Information regarding the for re-election proposed directors is available at the Company website and in the annual accounts for 2020.
Item 12: Resolution regarding guidelines for remuneration to senior executives
The board of directors proposes that the annual general meeting resolves to adopt the following guidelines for remuneration to senior executives. The guidelines are the same as last year.
The board of directors shall be entitled to deviate from the guidelines in an individual case if there are special reasons for it. In such event information regarding this and the reason for the deviation shall be presented at the next annual general meeting.
Salary and other benefits:
Remuneration to the managing director and other senior executives shall consist of a base salary in line with current market practice. Benefits, if any, shall only be a limited part of the remuneration.
Pensions to the managing director and other senior executives shall consist of a defined contribution which means that accrual is made through the parent Company’s yearly premium payments. The managing director’s pension contributions shall amount to 30 percent of the salary each year. Pension to other senior executives shall follow the ITP plan.
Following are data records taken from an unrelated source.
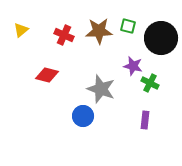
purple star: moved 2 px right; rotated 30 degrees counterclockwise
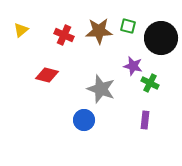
blue circle: moved 1 px right, 4 px down
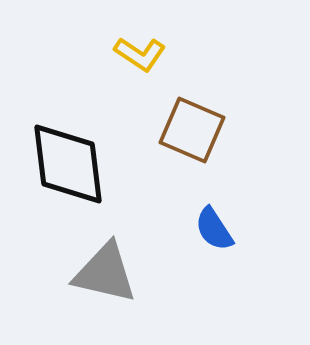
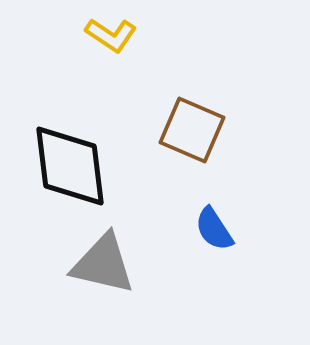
yellow L-shape: moved 29 px left, 19 px up
black diamond: moved 2 px right, 2 px down
gray triangle: moved 2 px left, 9 px up
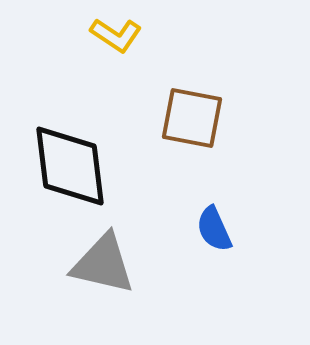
yellow L-shape: moved 5 px right
brown square: moved 12 px up; rotated 12 degrees counterclockwise
blue semicircle: rotated 9 degrees clockwise
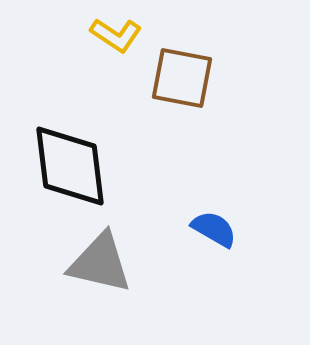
brown square: moved 10 px left, 40 px up
blue semicircle: rotated 144 degrees clockwise
gray triangle: moved 3 px left, 1 px up
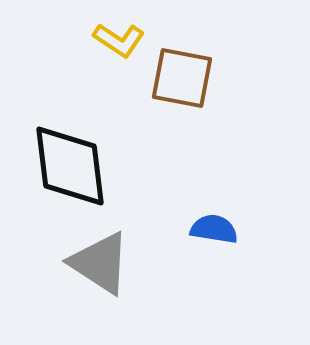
yellow L-shape: moved 3 px right, 5 px down
blue semicircle: rotated 21 degrees counterclockwise
gray triangle: rotated 20 degrees clockwise
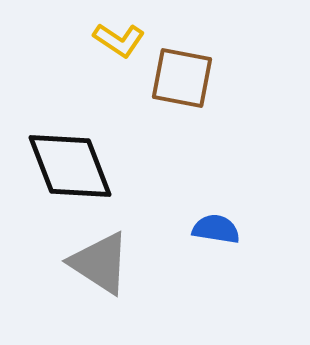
black diamond: rotated 14 degrees counterclockwise
blue semicircle: moved 2 px right
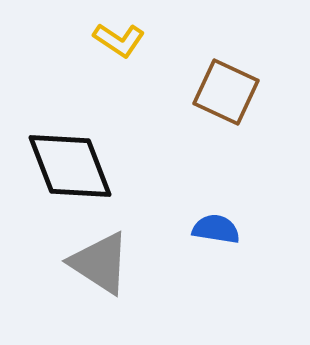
brown square: moved 44 px right, 14 px down; rotated 14 degrees clockwise
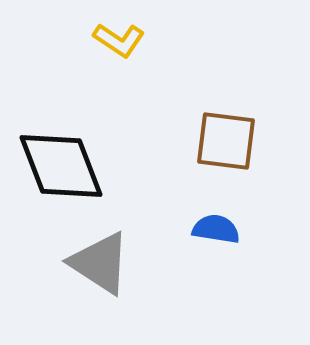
brown square: moved 49 px down; rotated 18 degrees counterclockwise
black diamond: moved 9 px left
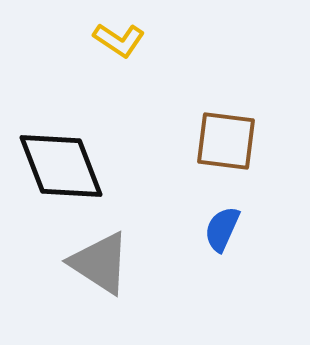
blue semicircle: moved 6 px right; rotated 75 degrees counterclockwise
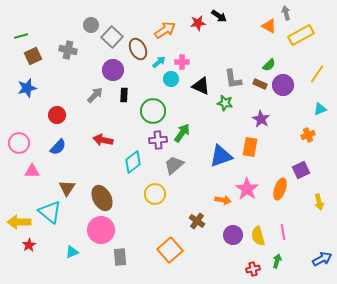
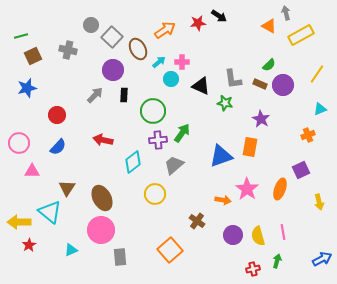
cyan triangle at (72, 252): moved 1 px left, 2 px up
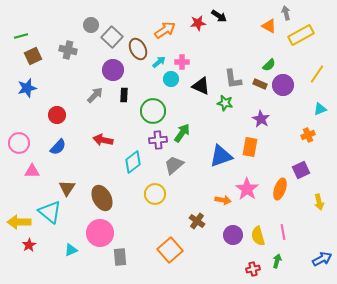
pink circle at (101, 230): moved 1 px left, 3 px down
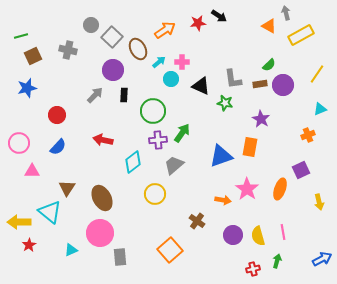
brown rectangle at (260, 84): rotated 32 degrees counterclockwise
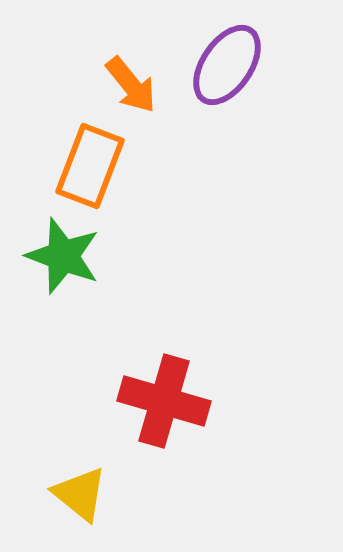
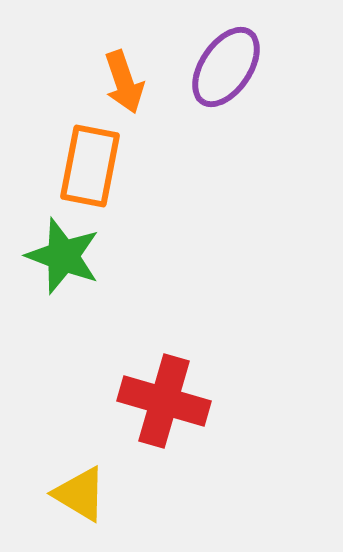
purple ellipse: moved 1 px left, 2 px down
orange arrow: moved 7 px left, 3 px up; rotated 20 degrees clockwise
orange rectangle: rotated 10 degrees counterclockwise
yellow triangle: rotated 8 degrees counterclockwise
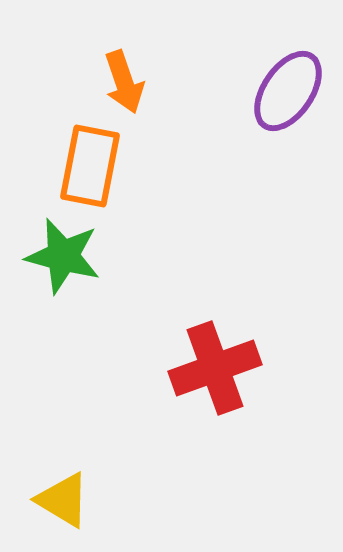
purple ellipse: moved 62 px right, 24 px down
green star: rotated 6 degrees counterclockwise
red cross: moved 51 px right, 33 px up; rotated 36 degrees counterclockwise
yellow triangle: moved 17 px left, 6 px down
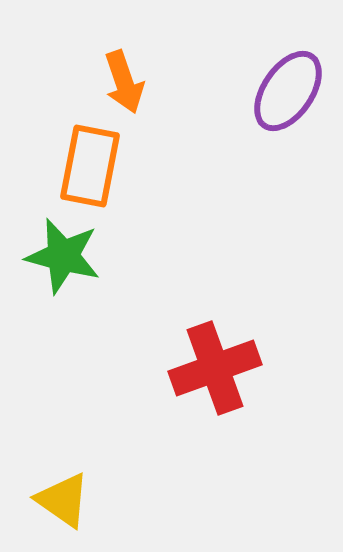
yellow triangle: rotated 4 degrees clockwise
Upon termination by the Company, severance pay shall be paid to senior executives with an amount corresponding to a maximum of 24 months’ salary, including base salary during the notice period.
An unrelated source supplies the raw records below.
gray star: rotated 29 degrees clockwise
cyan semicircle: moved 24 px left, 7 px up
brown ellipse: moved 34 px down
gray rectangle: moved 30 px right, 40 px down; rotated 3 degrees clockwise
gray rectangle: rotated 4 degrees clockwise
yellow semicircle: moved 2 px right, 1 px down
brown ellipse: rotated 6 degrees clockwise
Resolutions on share and share-price related incentive programs for senior executives should be resolved by the general meeting. Share and share-price related incentive programs should be designed with the aim of achieving greater community of interest between the participating senior executive and the Company’s shareholders. Programs that involve the acquisition of shares shall be designed so that one's own shareholding in the Company is promoted. The vesting period, or the time from the conclusion of the contract until the shares may be acquired, shall not be less than three years. Directors, who are not employed by the Company, shall not participate in programs aimed at management or other employees. Stock options shall not be included in programs directed to the board of directors.
Work carried out by a director in addition to the board work:
The members of the board of directors may in special cases be remunerated for services carried out within their specific area of expertise, which do not constitute board work. For such services, market compensation shall be paid, which is subject to approval by the board and to information at the Annual General Meeting.
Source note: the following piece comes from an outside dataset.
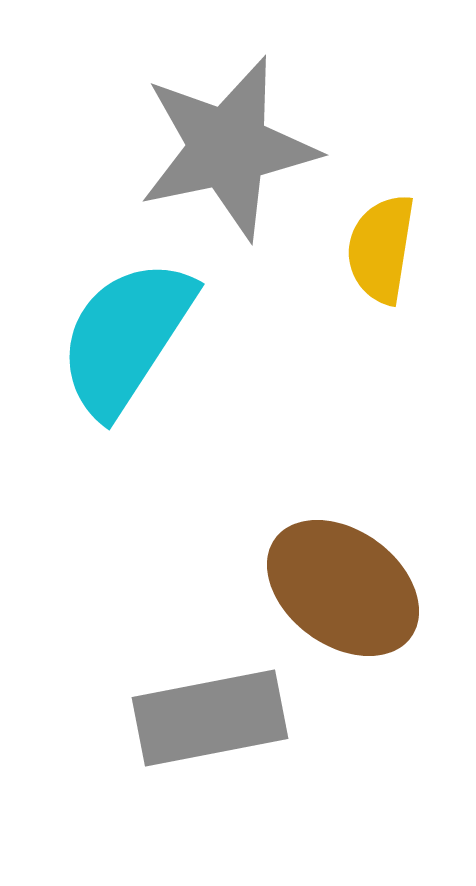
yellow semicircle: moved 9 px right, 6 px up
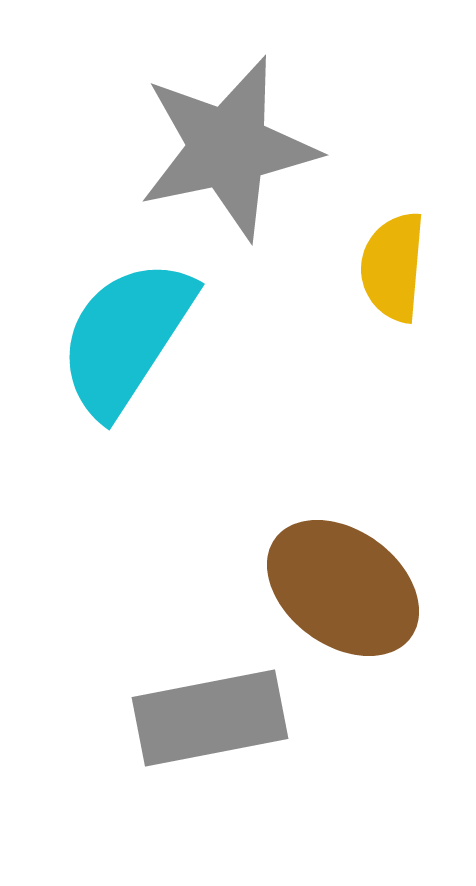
yellow semicircle: moved 12 px right, 18 px down; rotated 4 degrees counterclockwise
The total amount of remuneration granted or to be granted directly or indirectly by the Company to the senior executives is fully described in the consolidated financial accounts of the Company, as disclosed in its annual accounts for 2020 which is available at the Company’s website, www.crownenergy.se.
The total numbers of shares and votes in the Company on the date of this notice amount to 477 315 350 The Company does not hold any own shares.
Copies of the accounting documentation, the auditor’s report, auditor statement regarding guidelines for remuneration to senior executives and complete proposals of the resolutions will be available at the Company and at the Company’s website, www.crownenergy.se, at least three weeks in advance of the annual general meeting. The documents will also be sent to shareholders upon request provided that the shareholders state their postal address.
The shareholders are reminded of their right to request information at the annual general meeting from the board of directors and the managing director in accordance with Ch. 7 Section 32 of the Swedish Companies Act.